==== Given records ====

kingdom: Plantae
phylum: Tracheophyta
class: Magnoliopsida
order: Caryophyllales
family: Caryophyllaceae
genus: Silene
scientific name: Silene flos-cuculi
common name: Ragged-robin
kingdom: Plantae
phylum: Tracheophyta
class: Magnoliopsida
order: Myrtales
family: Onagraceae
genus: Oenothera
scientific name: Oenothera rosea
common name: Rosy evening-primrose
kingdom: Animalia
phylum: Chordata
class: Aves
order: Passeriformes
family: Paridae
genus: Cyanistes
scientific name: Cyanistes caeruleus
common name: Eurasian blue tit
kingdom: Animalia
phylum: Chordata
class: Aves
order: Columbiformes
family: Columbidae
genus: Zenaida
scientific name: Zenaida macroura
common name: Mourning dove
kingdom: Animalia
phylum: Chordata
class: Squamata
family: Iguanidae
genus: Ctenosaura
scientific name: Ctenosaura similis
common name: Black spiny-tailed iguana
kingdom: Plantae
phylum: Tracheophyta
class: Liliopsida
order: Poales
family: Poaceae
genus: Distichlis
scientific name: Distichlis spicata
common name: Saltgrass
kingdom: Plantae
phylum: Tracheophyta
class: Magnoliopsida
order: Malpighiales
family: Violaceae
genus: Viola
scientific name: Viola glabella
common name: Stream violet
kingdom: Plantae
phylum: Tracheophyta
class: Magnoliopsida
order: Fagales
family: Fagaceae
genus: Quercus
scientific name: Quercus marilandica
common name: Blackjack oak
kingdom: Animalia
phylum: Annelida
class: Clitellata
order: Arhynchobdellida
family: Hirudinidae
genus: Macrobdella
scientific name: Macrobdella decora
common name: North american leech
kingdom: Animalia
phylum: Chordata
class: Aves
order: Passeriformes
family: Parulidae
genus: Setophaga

====

→ Set task: Reproduce the data above, swapping each "common name" for "vernacular name" and leaving all else as it stands.

→ The output:
kingdom: Plantae
phylum: Tracheophyta
class: Magnoliopsida
order: Caryophyllales
family: Caryophyllaceae
genus: Silene
scientific name: Silene flos-cuculi
vernacular name: Ragged-robin
kingdom: Plantae
phylum: Tracheophyta
class: Magnoliopsida
order: Myrtales
family: Onagraceae
genus: Oenothera
scientific name: Oenothera rosea
vernacular name: Rosy evening-primrose
kingdom: Animalia
phylum: Chordata
class: Aves
order: Passeriformes
family: Paridae
genus: Cyanistes
scientific name: Cyanistes caeruleus
vernacular name: Eurasian blue tit
kingdom: Animalia
phylum: Chordata
class: Aves
order: Columbiformes
family: Columbidae
genus: Zenaida
scientific name: Zenaida macroura
vernacular name: Mourning dove
kingdom: Animalia
phylum: Chordata
class: Squamata
family: Iguanidae
genus: Ctenosaura
scientific name: Ctenosaura similis
vernacular name: Black spiny-tailed iguana
kingdom: Plantae
phylum: Tracheophyta
class: Liliopsida
order: Poales
family: Poaceae
genus: Distichlis
scientific name: Distichlis spicata
vernacular name: Saltgrass
kingdom: Plantae
phylum: Tracheophyta
class: Magnoliopsida
order: Malpighiales
family: Violaceae
genus: Viola
scientific name: Viola glabella
vernacular name: Stream violet
kingdom: Plantae
phylum: Tracheophyta
class: Magnoliopsida
order: Fagales
family: Fagaceae
genus: Quercus
scientific name: Quercus marilandica
vernacular name: Blackjack oak
kingdom: Animalia
phylum: Annelida
class: Clitellata
order: Arhynchobdellida
family: Hirudinidae
genus: Macrobdella
scientific name: Macrobdella decora
vernacular name: North american leech
kingdom: Animalia
phylum: Chordata
class: Aves
order: Passeriformes
family: Parulidae
genus: Setophaga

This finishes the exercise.